Turing unrecognizable
If a language is in Turing-recognizable but not in Turing decidable, then the complement of the lanugage is Turing unrecognizable (this means if a language is in Turing recognizable and its complement is also in Turing-recognizable, then the language is in Turing-decidable).
Let's think about the complement of the halt problem. The halt problem is Turing-recognizable. The complement of the halt problem is {$<A,w>$|$A$ is a Turing machine and loops on input $w$}. This language cannot be accepted any Turing machines. Then it is Turing-unrecognizable.
Examples of Decidable Languages
The following languages are decidable:
- $A_{DFA}$ {$<D,w>$|$D$ is a DFA and accepts string $w$}
- $A_{NFA}$ {$<N,w>$|$N$ is a NFA and accepts string $w$}
- $A_{REX}$ {$<R,w>$|$R$ is a regular expression and generates string $w$}
- $EQ_{DFA}$ {$<D_1,D_2>$|$D_1$ and $D_2$ are DFAs and $L(D_1)= L(D_2)$}
- $E_{DFA}$ {$<D>$|$D$ is a DFA and accepts string $ L(D) = \phi$}
- $A_{CFG}$ {$<G,w>$|$G$ is a context-free grammar and generates string $w$}
Examples of Undecidable Languages
The following languages are undecidable:
- $A_{TM}$ {$<M,w>$|$M$ is a Turing machine and accepts string $w$}
- $E_{TM}$ {$<M,w>$|$M$ is a Turing machine and $ L(M) = \phi$}
- $EQ_{TM}$ {$<M_1,M_2>$|$M_1$ and $M_2$ are Turing machines and $L(M_1)= L(M_2)$}
- $HALT_{TM}$ {$<M,w>$|$M$ is a Turing machine and halts on string $w$}
Mapping Reducibility
Computable Function
A function $f:\Sigma ^{\star} \rightarrow \Sigma ^{\star}$ is a computable function if some Turing machine M, on every input $w$ halts with just $f(w)$ on its tape.
Mapping Reducible
A language A is mapping reducible to a language B denoted $A \leq _{m} B$, if there is a computable function $f:\Sigma ^{\star} \rightarrow \Sigma ^{\star}$ where for every $w$, $w \in A$ iff $f(w) \in B$. $f$ is called a reduction of $A$ to $B$.
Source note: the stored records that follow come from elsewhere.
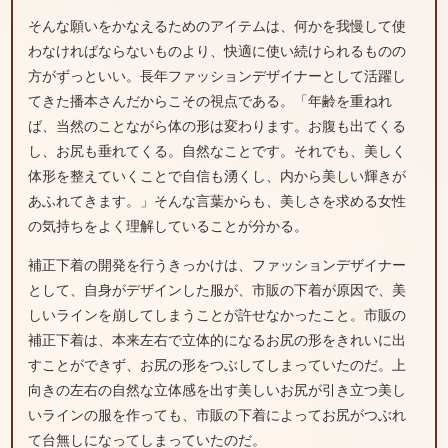
そんな願いをかなえるためのアイテムは、何かを我慢して使
わなければならないものより、快適に使い続けられるものの
方がずっといい。長年ファッションデザイナーとして活躍し
てきた播本さんだからこその視点である。「年齢を重ねれ
ば、当然のことながら体の形は変わります。お腹も出てくる
し、お尻も垂れてくる。自然なことです。それでも、美しく
体形を整えていくことで自信も湧くし、内から美しい輝きが
あふれてきます。」そんな言葉からも、美しさを求める女性
の気持ちをよく理解していることが分かる。
補正下着の開発を行うきっかけは、ファッションデザイナー
として、自身がデザインした服が、市販の下着が原因で、美
しいラインを崩してしまうことが許せなかったこと。市販の
補正下着は、本来左右で立体的になるお尻の形をきれいに出
すことができず、お尻の形をつぶしてしまっていたのだ。上
向きの左右の自然な立体感を出す美しいお尻が引き立つ美し
いラインの服を作っても、市販の下着によってお尻がつぶれ
て台無しになってしまっていたのだ。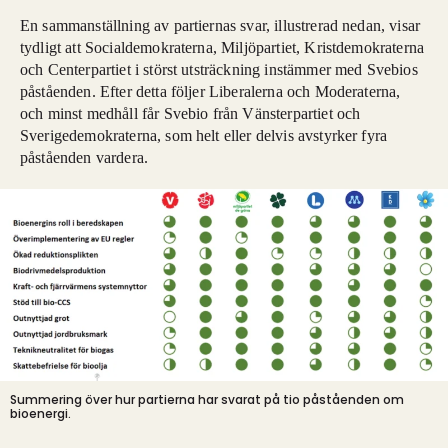
En sammanställning av partiernas svar, illustrerad nedan, visar
tydligt att Socialdemokraterna, Miljöpartiet, Kristdemokraterna
och Centerpartiet i störst utsträckning instämmer med Svebios
påståenden. Efter detta följer Liberalerna och Moderaterna,
och minst medhåll får Svebio från Vänsterpartiet och
Sverigedemokraterna, som helt eller delvis avstyrker fyra
påståenden vardera.
Summering över hur partierna har svarat på tio påståenden om
bioenergi.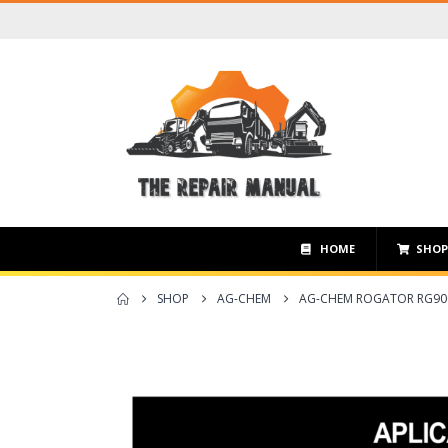
HOME
SHO
SHOP
AG-CHEM
AG-CHEM ROGATOR RG900,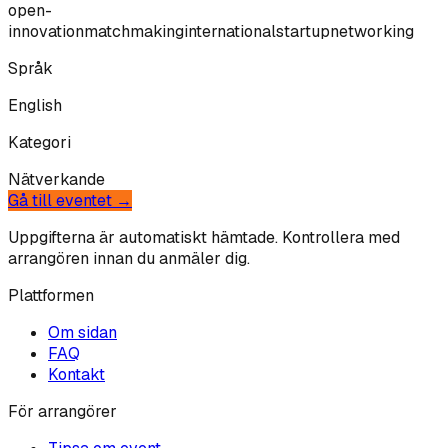
open-
innovation
matchmaking
international
startup
networking
Språk
English
Kategori
Nätverkande
Gå till eventet →
Uppgifterna är automatiskt hämtade. Kontrollera med
arrangören innan du anmäler dig.
Plattformen
Om sidan
FAQ
Kontakt
För arrangörer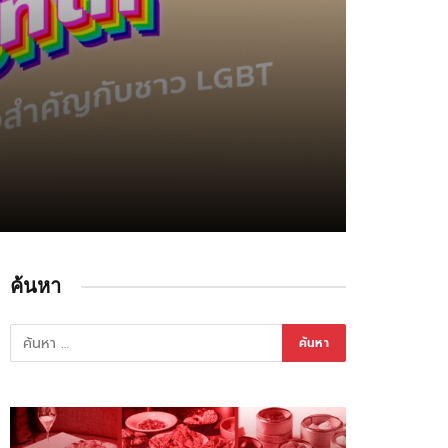
ค้นหา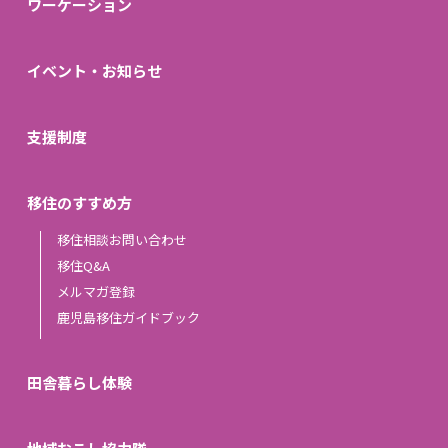
ワーケーション
イベント・お知らせ
支援制度
移住のすすめ方
移住相談お問い合わせ
移住Q&A
メルマガ登録
鹿児島移住ガイドブック
田舎暮らし体験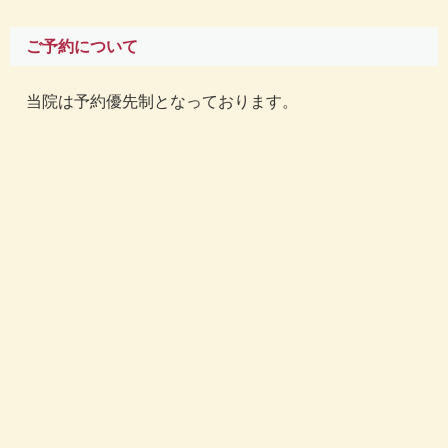
ご予約について
当院は予約優先制となっております。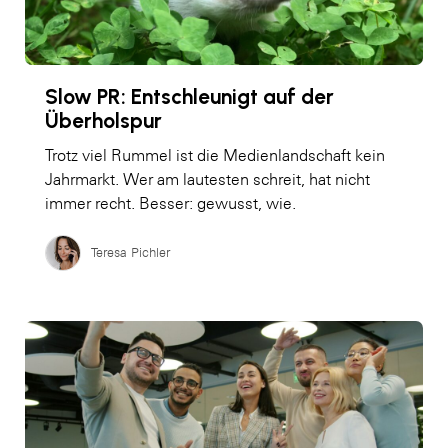
Slow PR: Entschleunigt auf der
Überholspur
Trotz viel Rummel ist die Medienlandschaft kein
Jahrmarkt. Wer am lautesten schreit, hat nicht
immer recht. Besser: gewusst, wie.
Teresa Pichler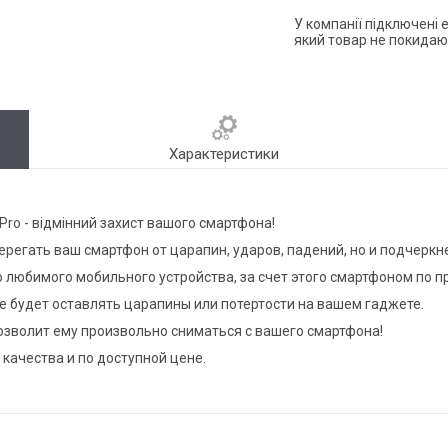
У компанії підключені 
який товар не покидаю
Характеристики
Pro - відмінний захист вашого смартфона!
регать ваш смартфон от царапин, ударов, падений, но и подчерк
 любимого мобильного устройства, за счет этого смартфоном по 
не будет оставлять царапины или потертости на вашем гаджете.
позволит ему произвольно сниматься с вашего смартфона!
 качества и по доступной цене.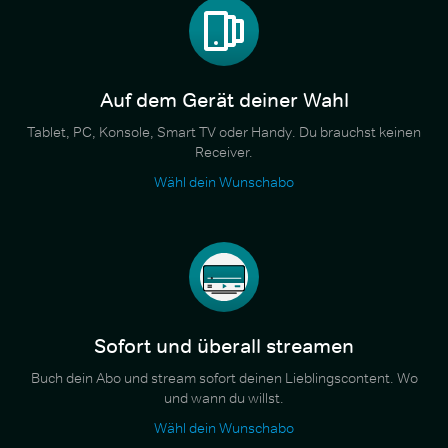
Auf dem Gerät deiner Wahl
Tablet, PC, Konsole, Smart TV oder Handy. Du brauchst keinen
Receiver.
Wähl dein Wunschabo
Sofort und überall streamen
Buch dein Abo und stream sofort deinen Lieblingscontent. Wo
und wann du willst.
Wähl dein Wunschabo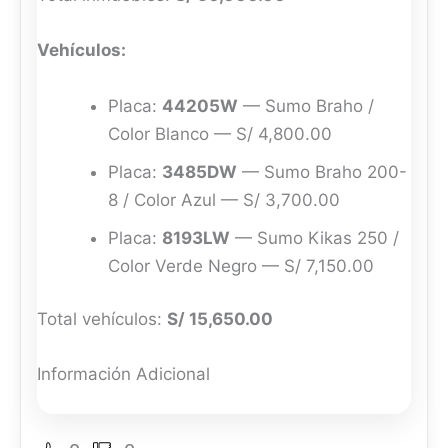
Vehículos:
Placa:
44205W
— Sumo Braho /
Color Blanco — S/ 4,800.00
Placa:
3485DW
— Sumo Braho 200-
8 / Color Azul — S/ 3,700.00
Placa:
8193LW
— Sumo Kikas 250 /
Color Verde Negro — S/ 7,150.00
Total vehículos:
S/ 15,650.00
Información Adicional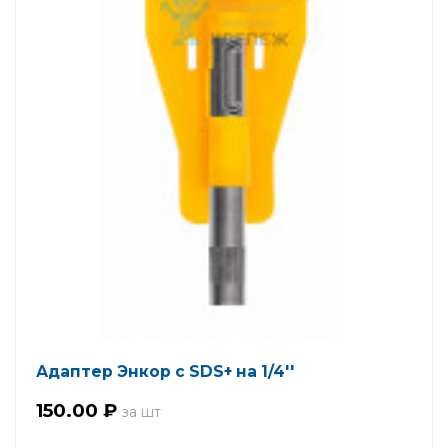
Адаптер Энкор с SDS+ на 1/4''
150.00 ₽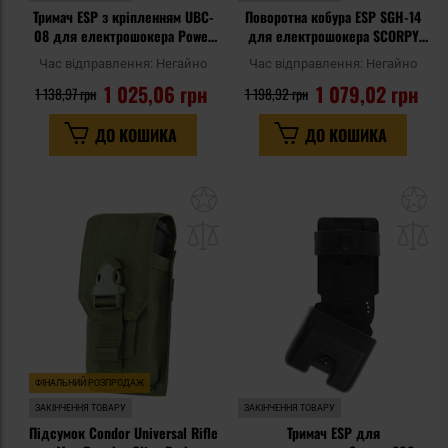
Тримач ESP з кріпленням UBC-
Поворотна кобура ESP SGH-14
08 для електрошокера Power
для електрошокера SCORPY
Max
Max - UBC-02 Clip
Час відправлення:
Негайно
Час відправлення:
Негайно
1 025,06 грн
1 079,02 грн
1 138,97 грн
1 198,92 грн
ДО КОШИКА
ДО КОШИКА
Додати
До
до
д
списку
сп
уподобань
уп
ФІНАЛЬНИЙ РОЗПРОДАЖ
ЗАКІНЧЕННЯ ТОВАРУ
ЗАКІНЧЕННЯ ТОВАРУ
Підсумок Condor Universal Rifle
Тримач ESP для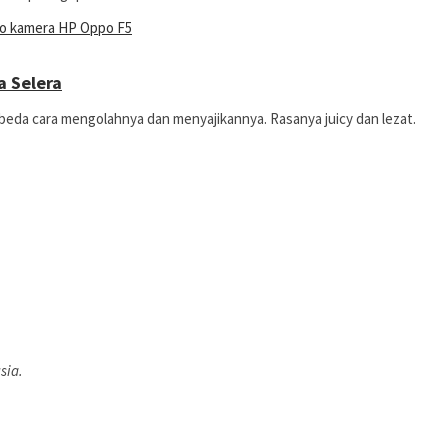
a Selera
rbeda cara mengolahnya dan menyajikannya. Rasanya juicy dan lezat.
sia.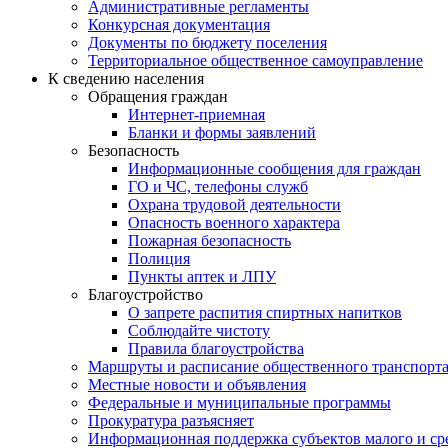
Административные регламенты
Конкурсная документация
Документы по бюджету поселения
Территориальное общественное самоуправление
К сведению населения
Обращения граждан
Интернет-приемная
Бланки и формы заявлений
Безопасность
Информационные сообщения для граждан
ГО и ЧС, телефоны служб
Охрана трудовой деятельности
Опасность военного характера
Пожарная безопасность
Полиция
Пункты аптек и ЛПУ
Благоустройство
О запрете распития спиртных напитков
Соблюдайте чистоту
Правила благоустройства
Маршруты и расписание общественного транспорт
Местные новости и объявления
Федеральные и муниципальные программы
Прокуратура разъясняет
Информационная поддержка субъектов малого и ср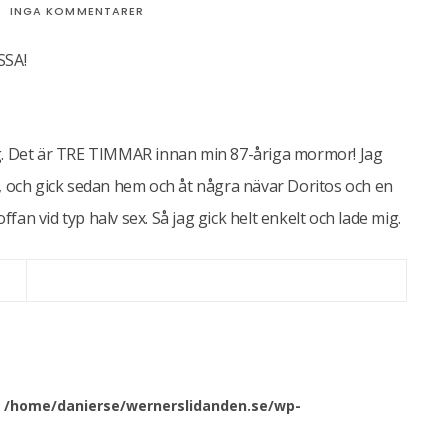
INGA KOMMENTARER
SSA!
ig. Det är TRE TIMMAR innan min 87-åriga mormor! Jag
t, och gick sedan hem och åt några nävar Doritos och en
ffan vid typ halv sex. Så jag gick helt enkelt och lade mig.
n
/home/danierse/wernerslidanden.se/wp-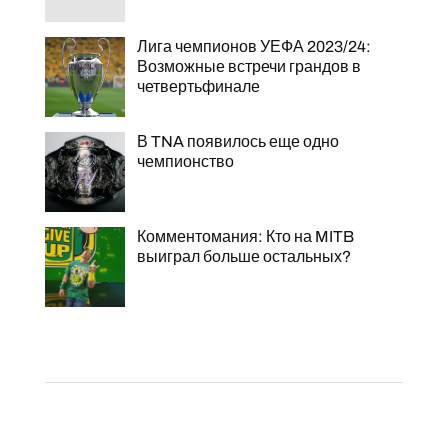
Лига чемпионов УЕФА 2023/24:
Возможные встречи грандов в
четвертьфинале
В TNA появилось еще одно
чемпионство
Комментомания: Кто на MITB
выиграл больше остальных?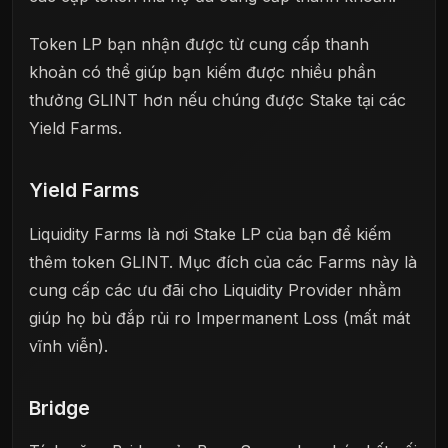
Token LP bạn nhận được từ cung cấp thanh
khoản có thể giúp bạn kiếm được nhiều phần
thưởng GLINT hơn nếu chúng được Stake tại các
Yield Farms.
Yield Farms
Liquidity Farms là nơi Stake LP của bạn để kiếm
thêm token GLINT. Mục đích của các Farms này là
cung cấp các ưu đãi cho Liquidity Provider nhằm
giúp họ bù đắp rủi ro Impermanent Loss (mất mát
vĩnh viễn).
Bridge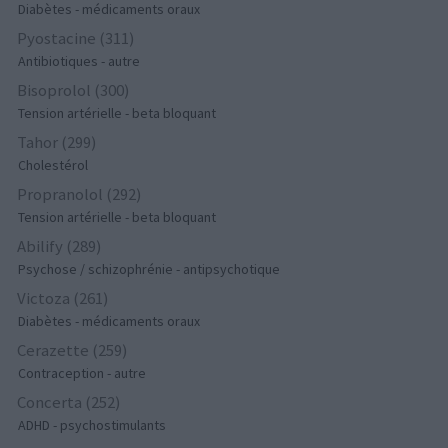
Diabètes - médicaments oraux
Pyostacine (311)
Antibiotiques - autre
Bisoprolol (300)
Tension artérielle - beta bloquant
Tahor (299)
Cholestérol
Propranolol (292)
Tension artérielle - beta bloquant
Abilify (289)
Psychose / schizophrénie - antipsychotique
Victoza (261)
Diabètes - médicaments oraux
Cerazette (259)
Contraception - autre
Concerta (252)
ADHD - psychostimulants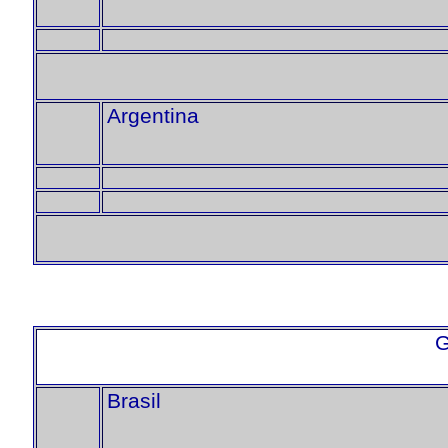
Argentina
G
Brasil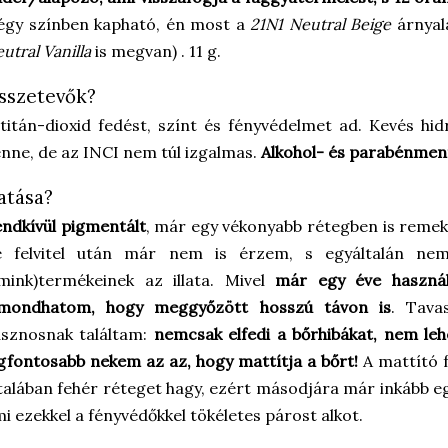
égy színben kapható, én most a
21N1 Neutral Beige
árnyal
utral Vanilla
is megvan) . 11 g.
sszetevők?
titán-dioxid fedést, színt és fényvédelmet ad. Kevés hidr
nne, de az INCI nem túl izgalmas.
Alkohol- és parabénmen
atása?
ndkívül pigmentált
, már egy vékonyabb rétegben is remek f
e felvitel után már nem is érzem, s egyáltalán nem
mink)termékeinek az illata. Mivel
már egy éve használ
lmondhatom, hogy meggyőzött hosszú távon is
. Tava
asznosnak találtam:
nemcsak elfedi a bőrhibákat, nem leh
gfontosabb nekem az az, hogy mattítja a bőrt!
A mattító f
talában fehér réteget hagy, ezért másodjára már inkább e
i ezekkel a fényvédőkkel tökéletes párost alkot.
- If $A \leq _{m} B$ and $B$ is Turing-decidable, then $A$ is Turing-decidable
- If $A \leq _{m} B$ and $A$ is Turing-undecidable, then $B$ is Turing-undecidable
- If $A \leq _{m} B$ and $B$ is Turing-recognizable, then $A$ is Turing-recognizable
- If $A \leq _{m} B$ and $A$ is Turing-unrecognizable, then $B$ is Turing-unrecognizable
Time Complexity
Time Complexity of Turing machines
Time Complexity
Let M be a deterministic Turing machine that halts on all inputs. The running time or time complexity of $M$ is the function: $f:\mathbb{N} \rightarrow\mathbb{N}$ where $f(n)$ is the muximum number of steps that $M$ uses on any input of length $n$.
Time Complexity Class
Let $t:\mathbb{N} \rightarrow\mathbb{N}$ be a function. The time complexity class, $TIME(t(n))$ is:
$TIME(t(n))=${$L$ | $L$ is a language that can be decided by some deterministic Turing machine in time $O(t(n))$}
Similrlly, $NTIME(t(n))$ is:
$NTIME(t(n))=${$L$ | $L$ is a language that can be decided by some nondeterministic Turing machine in time $O(t(n))$}
Class P
$P=U_{k \geq 0}TIME(n^k)$
Class NP
$NP=U_{k \geq 0}NTIME(n^k)$